# The length l of a rectangle is decreasing at the rate of 2 cm/sec while the width w is increasing at a rate of 2 cm/sec. When l = 12 cm and w=5 cm, find the rate of change of the area, the...

The length l of a rectangle is decreasing at the rate of 2 cm/sec while the width w is increasing at a rate of 2 cm/sec. When l = 12 cm and w=5 cm, find the rate of change of the area, the perimeter and the length of the diagonal.

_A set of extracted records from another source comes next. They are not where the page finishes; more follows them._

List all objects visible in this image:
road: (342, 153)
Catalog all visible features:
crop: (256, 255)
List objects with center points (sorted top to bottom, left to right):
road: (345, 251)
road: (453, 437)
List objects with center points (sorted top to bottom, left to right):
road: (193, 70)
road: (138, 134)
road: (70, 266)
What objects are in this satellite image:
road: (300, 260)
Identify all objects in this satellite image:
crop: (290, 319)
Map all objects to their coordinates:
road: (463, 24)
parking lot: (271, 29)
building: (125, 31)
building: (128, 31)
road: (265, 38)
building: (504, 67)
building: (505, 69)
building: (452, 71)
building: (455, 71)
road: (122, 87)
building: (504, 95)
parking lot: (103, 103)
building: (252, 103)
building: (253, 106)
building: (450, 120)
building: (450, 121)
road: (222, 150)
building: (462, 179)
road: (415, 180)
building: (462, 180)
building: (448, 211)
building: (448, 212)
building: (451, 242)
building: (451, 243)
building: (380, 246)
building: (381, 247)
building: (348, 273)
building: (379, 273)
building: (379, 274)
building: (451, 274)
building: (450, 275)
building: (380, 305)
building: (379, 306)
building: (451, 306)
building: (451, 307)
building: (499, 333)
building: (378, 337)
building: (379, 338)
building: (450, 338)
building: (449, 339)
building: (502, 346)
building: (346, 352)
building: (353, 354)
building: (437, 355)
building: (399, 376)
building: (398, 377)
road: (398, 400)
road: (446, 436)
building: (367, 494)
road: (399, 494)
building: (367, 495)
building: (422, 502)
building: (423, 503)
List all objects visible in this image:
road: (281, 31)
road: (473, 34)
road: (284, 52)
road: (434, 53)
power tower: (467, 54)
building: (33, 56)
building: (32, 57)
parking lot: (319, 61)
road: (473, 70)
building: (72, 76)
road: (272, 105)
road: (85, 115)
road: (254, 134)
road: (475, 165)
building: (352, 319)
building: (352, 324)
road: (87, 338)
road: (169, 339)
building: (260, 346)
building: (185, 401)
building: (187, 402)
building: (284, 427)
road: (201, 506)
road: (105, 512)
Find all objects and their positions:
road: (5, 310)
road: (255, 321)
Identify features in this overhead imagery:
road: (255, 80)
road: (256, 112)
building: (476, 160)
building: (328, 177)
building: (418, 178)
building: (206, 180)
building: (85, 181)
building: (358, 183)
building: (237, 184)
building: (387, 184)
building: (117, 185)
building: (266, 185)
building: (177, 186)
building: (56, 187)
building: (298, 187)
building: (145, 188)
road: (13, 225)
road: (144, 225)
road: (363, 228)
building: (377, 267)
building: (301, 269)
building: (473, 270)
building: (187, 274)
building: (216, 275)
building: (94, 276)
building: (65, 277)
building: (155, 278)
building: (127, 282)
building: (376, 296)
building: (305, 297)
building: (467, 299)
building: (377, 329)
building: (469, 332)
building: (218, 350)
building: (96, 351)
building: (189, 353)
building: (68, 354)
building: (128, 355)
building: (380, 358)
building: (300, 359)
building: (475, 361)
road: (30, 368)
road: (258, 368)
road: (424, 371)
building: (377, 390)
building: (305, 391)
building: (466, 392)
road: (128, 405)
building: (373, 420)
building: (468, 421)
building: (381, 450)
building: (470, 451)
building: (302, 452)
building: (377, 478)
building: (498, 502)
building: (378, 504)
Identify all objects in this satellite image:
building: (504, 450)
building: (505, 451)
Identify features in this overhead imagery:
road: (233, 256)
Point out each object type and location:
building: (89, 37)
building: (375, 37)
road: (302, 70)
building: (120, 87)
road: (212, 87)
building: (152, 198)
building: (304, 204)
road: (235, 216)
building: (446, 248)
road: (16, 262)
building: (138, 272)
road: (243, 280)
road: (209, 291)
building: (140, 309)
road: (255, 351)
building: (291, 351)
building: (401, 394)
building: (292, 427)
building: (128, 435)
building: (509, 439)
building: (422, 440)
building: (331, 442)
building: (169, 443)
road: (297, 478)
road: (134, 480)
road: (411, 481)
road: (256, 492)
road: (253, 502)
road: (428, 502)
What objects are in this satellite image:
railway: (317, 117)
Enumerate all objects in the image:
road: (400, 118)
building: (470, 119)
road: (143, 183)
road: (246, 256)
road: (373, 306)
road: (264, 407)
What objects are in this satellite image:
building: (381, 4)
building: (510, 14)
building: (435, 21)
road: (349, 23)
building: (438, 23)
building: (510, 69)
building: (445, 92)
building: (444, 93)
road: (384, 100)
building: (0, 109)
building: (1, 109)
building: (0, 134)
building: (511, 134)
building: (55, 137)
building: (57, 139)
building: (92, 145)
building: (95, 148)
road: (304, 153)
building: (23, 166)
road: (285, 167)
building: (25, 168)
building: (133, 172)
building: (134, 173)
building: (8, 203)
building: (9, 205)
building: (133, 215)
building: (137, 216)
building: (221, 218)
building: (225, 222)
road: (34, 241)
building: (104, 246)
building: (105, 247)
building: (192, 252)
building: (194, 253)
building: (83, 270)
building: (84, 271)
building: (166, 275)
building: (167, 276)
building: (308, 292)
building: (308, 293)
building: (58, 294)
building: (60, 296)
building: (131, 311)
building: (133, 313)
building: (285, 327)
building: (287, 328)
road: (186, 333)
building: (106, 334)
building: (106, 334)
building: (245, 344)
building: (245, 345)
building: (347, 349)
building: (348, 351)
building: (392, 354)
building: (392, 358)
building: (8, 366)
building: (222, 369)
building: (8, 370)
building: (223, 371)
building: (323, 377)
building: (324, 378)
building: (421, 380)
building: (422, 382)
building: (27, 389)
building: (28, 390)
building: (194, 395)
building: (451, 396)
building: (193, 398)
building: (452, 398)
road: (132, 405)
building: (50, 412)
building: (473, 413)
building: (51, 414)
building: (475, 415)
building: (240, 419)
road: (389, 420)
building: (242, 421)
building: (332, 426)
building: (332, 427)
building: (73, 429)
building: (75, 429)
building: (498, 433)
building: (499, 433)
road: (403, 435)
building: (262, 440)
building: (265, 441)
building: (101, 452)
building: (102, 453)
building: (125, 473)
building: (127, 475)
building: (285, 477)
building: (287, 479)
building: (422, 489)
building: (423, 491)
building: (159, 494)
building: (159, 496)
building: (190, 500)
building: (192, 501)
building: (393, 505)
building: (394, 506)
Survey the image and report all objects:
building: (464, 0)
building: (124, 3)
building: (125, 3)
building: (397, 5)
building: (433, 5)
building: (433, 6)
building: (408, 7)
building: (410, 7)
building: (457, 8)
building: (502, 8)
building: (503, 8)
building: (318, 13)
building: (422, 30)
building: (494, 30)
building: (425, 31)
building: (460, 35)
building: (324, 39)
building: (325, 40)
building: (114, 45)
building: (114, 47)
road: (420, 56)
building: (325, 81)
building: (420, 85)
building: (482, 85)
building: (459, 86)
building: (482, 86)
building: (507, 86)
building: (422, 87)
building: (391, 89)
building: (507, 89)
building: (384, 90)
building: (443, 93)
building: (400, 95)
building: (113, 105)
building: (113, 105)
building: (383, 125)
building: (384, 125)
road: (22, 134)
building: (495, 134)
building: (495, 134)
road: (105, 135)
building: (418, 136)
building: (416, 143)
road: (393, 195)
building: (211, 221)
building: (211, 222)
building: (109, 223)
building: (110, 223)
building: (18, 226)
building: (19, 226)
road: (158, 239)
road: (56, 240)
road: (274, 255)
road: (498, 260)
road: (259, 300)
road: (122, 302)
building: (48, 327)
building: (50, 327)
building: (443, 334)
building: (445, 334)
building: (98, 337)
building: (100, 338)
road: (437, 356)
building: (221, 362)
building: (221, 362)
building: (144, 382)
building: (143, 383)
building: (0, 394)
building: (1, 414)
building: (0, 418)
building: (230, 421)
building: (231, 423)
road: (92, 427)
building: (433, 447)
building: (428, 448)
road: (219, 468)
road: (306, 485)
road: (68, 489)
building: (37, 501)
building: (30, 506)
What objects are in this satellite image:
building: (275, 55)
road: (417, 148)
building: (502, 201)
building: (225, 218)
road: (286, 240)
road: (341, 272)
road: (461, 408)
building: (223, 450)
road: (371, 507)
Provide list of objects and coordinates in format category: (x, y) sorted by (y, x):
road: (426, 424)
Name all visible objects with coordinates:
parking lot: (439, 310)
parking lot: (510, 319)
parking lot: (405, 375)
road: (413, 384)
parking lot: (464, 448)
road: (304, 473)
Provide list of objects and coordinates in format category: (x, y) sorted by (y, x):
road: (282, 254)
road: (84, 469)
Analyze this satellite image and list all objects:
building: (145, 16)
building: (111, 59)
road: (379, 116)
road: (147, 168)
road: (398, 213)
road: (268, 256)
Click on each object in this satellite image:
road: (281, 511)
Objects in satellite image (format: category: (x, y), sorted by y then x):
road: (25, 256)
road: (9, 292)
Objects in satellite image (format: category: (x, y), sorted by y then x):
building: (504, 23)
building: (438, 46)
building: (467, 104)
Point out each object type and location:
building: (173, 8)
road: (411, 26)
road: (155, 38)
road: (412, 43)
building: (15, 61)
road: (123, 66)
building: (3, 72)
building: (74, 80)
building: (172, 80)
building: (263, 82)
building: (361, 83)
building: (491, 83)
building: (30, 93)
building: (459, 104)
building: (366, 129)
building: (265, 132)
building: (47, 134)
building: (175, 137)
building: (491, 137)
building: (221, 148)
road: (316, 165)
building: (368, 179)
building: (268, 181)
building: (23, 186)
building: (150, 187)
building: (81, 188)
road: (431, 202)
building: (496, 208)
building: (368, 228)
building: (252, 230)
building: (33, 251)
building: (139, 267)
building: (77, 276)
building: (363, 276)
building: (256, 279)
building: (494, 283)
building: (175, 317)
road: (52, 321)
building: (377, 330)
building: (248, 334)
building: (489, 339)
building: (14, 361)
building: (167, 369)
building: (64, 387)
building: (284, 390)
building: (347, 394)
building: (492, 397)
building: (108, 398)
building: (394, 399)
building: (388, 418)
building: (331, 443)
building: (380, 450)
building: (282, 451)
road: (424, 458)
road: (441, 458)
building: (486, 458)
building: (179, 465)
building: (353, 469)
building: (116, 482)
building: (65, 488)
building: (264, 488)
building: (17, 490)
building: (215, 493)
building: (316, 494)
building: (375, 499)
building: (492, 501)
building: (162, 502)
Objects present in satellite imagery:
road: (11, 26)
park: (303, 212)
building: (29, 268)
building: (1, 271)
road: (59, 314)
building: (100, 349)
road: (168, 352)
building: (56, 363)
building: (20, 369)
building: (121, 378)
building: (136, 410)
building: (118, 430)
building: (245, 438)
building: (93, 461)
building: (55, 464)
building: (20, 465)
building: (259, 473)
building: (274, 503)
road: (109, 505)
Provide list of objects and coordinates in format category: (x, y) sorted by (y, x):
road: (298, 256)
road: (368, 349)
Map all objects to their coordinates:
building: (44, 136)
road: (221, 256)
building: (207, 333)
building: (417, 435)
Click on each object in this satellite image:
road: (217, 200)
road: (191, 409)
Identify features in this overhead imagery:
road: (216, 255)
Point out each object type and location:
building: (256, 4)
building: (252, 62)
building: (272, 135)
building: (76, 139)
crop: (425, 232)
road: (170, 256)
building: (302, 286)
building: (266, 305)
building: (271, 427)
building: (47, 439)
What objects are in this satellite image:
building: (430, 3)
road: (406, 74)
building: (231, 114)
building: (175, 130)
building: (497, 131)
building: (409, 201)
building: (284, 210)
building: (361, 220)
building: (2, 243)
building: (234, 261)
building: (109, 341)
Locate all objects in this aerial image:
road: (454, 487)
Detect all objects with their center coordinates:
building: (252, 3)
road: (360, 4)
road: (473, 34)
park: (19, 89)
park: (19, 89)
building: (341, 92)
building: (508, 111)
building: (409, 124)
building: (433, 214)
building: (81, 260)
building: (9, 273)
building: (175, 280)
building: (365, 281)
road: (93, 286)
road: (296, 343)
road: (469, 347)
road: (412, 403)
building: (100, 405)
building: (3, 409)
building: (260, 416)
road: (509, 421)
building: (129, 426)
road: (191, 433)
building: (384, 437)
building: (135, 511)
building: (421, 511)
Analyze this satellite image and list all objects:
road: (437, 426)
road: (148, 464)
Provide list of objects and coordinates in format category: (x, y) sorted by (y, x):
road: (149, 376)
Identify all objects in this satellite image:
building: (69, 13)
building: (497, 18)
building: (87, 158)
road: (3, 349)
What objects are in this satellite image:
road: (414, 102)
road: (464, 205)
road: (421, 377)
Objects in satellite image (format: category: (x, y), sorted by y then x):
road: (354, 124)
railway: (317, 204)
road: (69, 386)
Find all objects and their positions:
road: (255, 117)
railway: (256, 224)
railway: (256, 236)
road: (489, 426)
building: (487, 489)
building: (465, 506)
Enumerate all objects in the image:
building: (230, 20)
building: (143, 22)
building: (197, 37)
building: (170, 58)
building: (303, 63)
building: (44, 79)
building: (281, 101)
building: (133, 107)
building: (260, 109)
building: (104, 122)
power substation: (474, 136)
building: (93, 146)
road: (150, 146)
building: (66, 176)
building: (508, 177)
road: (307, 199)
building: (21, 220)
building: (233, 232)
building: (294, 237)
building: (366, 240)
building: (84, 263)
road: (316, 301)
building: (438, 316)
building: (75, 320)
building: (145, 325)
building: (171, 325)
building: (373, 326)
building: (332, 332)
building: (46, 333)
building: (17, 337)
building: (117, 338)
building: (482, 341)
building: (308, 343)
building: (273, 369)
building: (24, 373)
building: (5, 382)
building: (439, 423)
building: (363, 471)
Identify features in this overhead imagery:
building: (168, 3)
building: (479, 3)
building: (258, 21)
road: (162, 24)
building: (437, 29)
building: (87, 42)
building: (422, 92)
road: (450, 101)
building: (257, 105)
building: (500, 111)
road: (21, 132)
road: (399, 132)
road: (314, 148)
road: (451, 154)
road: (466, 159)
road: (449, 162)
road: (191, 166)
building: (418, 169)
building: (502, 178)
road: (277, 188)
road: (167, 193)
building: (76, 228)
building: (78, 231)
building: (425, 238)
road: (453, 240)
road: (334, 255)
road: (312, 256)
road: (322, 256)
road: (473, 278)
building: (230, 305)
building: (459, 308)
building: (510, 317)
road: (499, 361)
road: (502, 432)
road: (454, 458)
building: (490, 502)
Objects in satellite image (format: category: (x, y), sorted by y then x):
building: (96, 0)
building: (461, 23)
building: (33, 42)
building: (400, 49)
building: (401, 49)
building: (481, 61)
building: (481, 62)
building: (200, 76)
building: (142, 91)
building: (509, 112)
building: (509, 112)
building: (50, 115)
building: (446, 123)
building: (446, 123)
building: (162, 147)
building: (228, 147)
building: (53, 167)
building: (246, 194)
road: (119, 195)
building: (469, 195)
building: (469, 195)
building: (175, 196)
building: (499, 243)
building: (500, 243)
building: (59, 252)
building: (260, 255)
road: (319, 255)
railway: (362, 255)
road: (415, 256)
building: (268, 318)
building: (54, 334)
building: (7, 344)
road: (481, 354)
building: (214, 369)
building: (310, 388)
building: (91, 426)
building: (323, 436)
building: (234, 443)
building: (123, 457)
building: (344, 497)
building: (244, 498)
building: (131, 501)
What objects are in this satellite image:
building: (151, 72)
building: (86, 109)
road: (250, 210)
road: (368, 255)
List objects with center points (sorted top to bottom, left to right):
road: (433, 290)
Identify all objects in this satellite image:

justaguide | Certified Educator

The length l of a rectangle is decreasing at the rate of 2 cm/sec while the width w is increasing at a rate of 2 cm/sec.

The area of the rectangle is `A = l*w` , perimeter `P = 2*(l + w)` and the diagonal D is related by `D^2 = l^2 + w^2`

When l and w are changing with respect to time,

`(dA)/(dt) = l*(dw)/(dt) + w*(dl)/(dt)` , `(dP)/(dt) = 2*((dl)/(dt) + (dw)/(dt)) ` and `2*D*((dD)/(dt)) = 2*l*(dl)/(dt) + 2*w*(dw)/(dt)`

When l = 12 cm and w = 5 cm,

the rate of change of the area is: 12*(-2) + 5*(2) = -24 + 10 = -14 cm^2/sec

the rate of change of the perimeter is: 2*(-2 + 2) = 0

and the length of the diagonal: `(12*(-2) + 5*2)/(sqrt(12^2 + 5^2))`

=> `(-24 + 10)/13`

=> `-14/13` cm/sec

The required rate of change of area is -14 cm^2/sec, the rate of change of the perimeter is 0 and the rate of change of the diagonal is `-14/13` cm/sec.